Election of José Maria Neves

Presidential elections were held in Cape Verde on 17 October 2021. The result was a victory for José Maria Neves of the opposition African Party for the Independence of Cape Verde (PAICV), who received 51.8% of the vote.

==Background==
The outgoing president Jorge Carlos Fonseca was first elected after the 2011 election, and was re-elected in 2016 after winning 74% of the popular vote.

==Electoral system==
The president was elected using the two-round system by registered voters residing in the country and abroad. Eligible candidates must be citizens "of Cape Verdean origin, who hold no other nationality"; over 35 years of age on the date of candidacy; and have resided in the country for three years prior to that date. The application to register as a candidate must be presented to the Constitutional Court for approval, and requires the signatures of at least 1,000 and at most 4,000 electors.

On 27 July 2021 incumbent president Jorge Carlos Fonseca issued a decree confirming that the election would be held on 17 October, with a second round provisionally scheduled for 31 October. Fonseca himself was ineligible to run due to term limits. The constitution requires candidates to register 60 days prior to the election, thus setting the deadline at 17 August.

==Candidates==
The two dominant parties, the PAICV and the Movement for Democracy (MpD), both nominated former prime ministers as their candidates. The PAICV nominated José Maria Neves, and the MpD nominated Carlos Veiga. Veiga ran for the presidency in 2001 (when he lost by just 12 votes out of 153,406 cast in the second round) and 2006 (losing by a margin of less than 2%).

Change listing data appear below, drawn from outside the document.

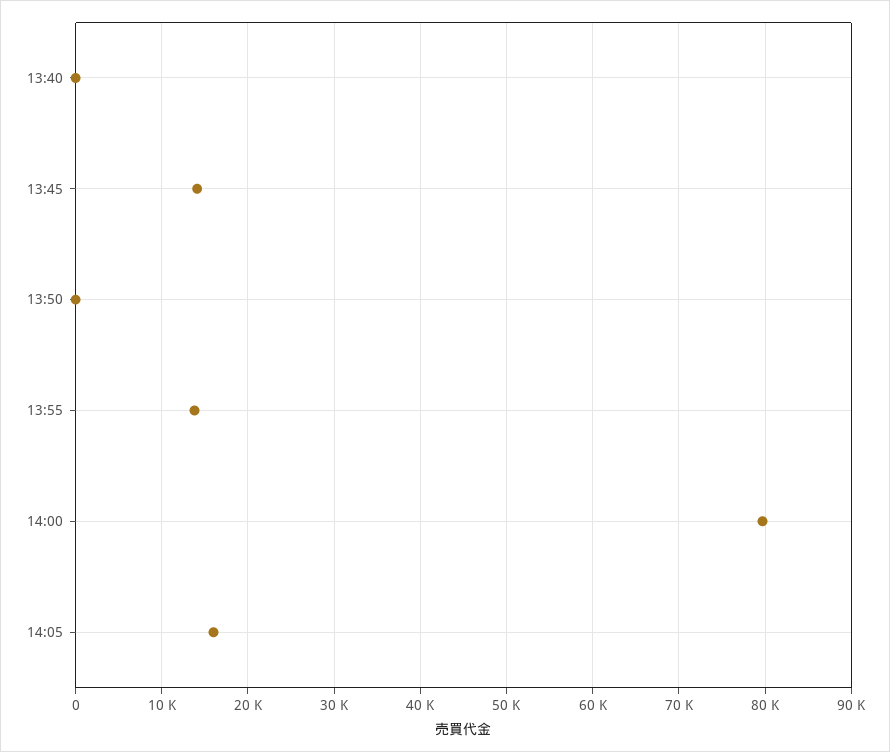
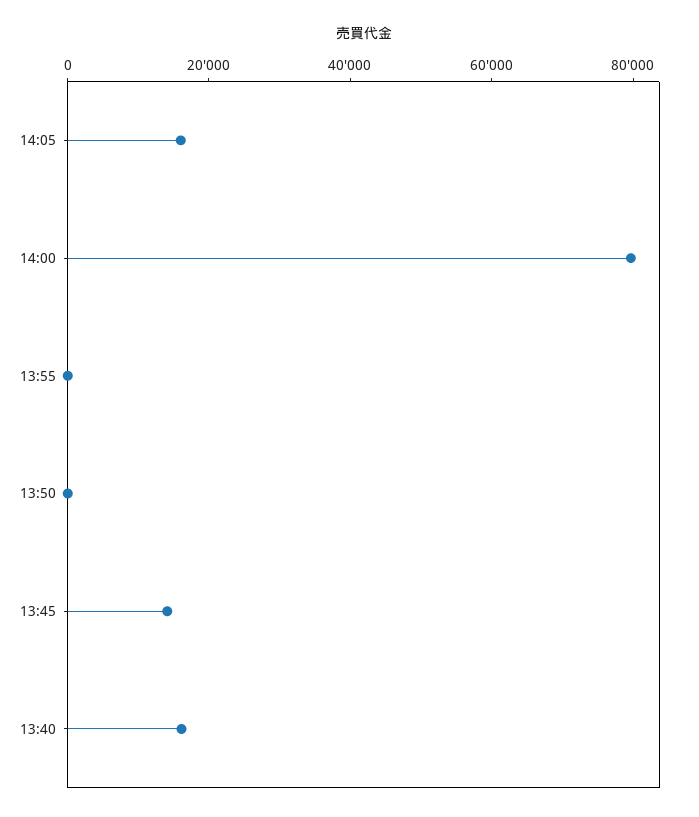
  {
-   "13:40": 0,
+   "13:40": 15000,
    "13:45": 14000,
    "13:50": 0,
-   "13:55": 14000,
+   "13:55": 0,
    "14:00": 80000,
    "14:05": 16000
  }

Besides the two main competitors, five more candidates appeared on the ballot.

==Campaign==
The campaign period began on 30 September and ended on 15 October. Frontrunners Veiga and Neves both pledged to stabilize the country due to the ongoing COVID-19 crisis, which heavily destabilized the economy.

==Results==
PAICV candidate José Maria Neves was elected in the first round with over 51% of the vote. This was the first time the PAICV won a presidential election since 2006, when Pedro Pires was re-elected president for a second term.

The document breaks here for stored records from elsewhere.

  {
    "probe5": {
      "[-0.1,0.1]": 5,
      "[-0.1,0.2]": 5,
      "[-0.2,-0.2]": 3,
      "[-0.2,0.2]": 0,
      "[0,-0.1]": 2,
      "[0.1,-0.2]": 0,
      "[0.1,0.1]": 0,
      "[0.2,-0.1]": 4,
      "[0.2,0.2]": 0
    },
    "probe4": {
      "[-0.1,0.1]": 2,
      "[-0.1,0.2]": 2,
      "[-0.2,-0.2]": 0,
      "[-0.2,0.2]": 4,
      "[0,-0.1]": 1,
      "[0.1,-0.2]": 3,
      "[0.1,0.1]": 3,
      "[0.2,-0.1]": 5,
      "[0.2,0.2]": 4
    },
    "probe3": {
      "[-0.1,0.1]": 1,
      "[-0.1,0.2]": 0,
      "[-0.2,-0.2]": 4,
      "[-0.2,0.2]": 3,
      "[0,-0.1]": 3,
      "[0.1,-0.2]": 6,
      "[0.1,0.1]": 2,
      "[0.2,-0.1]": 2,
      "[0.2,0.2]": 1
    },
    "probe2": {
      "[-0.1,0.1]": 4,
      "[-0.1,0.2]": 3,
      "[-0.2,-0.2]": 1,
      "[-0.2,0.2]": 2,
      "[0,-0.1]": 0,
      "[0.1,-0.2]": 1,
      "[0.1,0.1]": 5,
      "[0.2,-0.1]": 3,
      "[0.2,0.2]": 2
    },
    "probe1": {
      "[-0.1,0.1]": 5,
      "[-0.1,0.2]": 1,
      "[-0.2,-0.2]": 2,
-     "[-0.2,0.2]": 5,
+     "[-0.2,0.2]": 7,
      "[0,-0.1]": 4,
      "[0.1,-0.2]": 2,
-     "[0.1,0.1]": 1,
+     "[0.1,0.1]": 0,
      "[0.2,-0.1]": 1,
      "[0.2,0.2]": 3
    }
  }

| Candidate |  | Party | Votes | % |
|  | José Maria Neves | African Party for the Independence of Cape Verde | 96,035 | 51.79 |
|  | Carlos Veiga | Movement for Democracy | 78,603 | 42.39 |
|  | Casimiro de Pina | Independent | 3,345 | 1.80 |
|  | Fernando Rocha Delgado | Independent | 2,518 | 1.36 |
|  | Hélio Sanches | Independent | 2,134 | 1.15 |
|  | Gilson dos Santos Alves | Independent | 1,410 | 0.76 |
|  | Joaquim Monteiro | Independent | 1,403 | 0.76 |
| Total |  |  | 185,448 | 100.00 |
| Valid votes |  |  | 185,448 | 96.92 |
| Invalid votes |  |  | 1,592 | 0.83 |
| Blank votes |  |  | 4,295 | 2.24 |
| Total votes |  |  | 191,335 | 100.00 |
| Registered voters/turnout |  |  | 398,690 | 47.99 |
Source: Boletim Oficial

==Aftermath==
Late on election day, Veiga conceded defeat, stating: "The will of the people was heard and the will of the people was granted. I want to offer my congratulations to Jose Maria on his election as president of the republic." Neves celebrated his win and said he wanted to be the "president of all Cape Verdeans", adding that it was "a great responsibility to preside over the Cape Verdean nation in these difficult times, and I receive this victory with the great humility."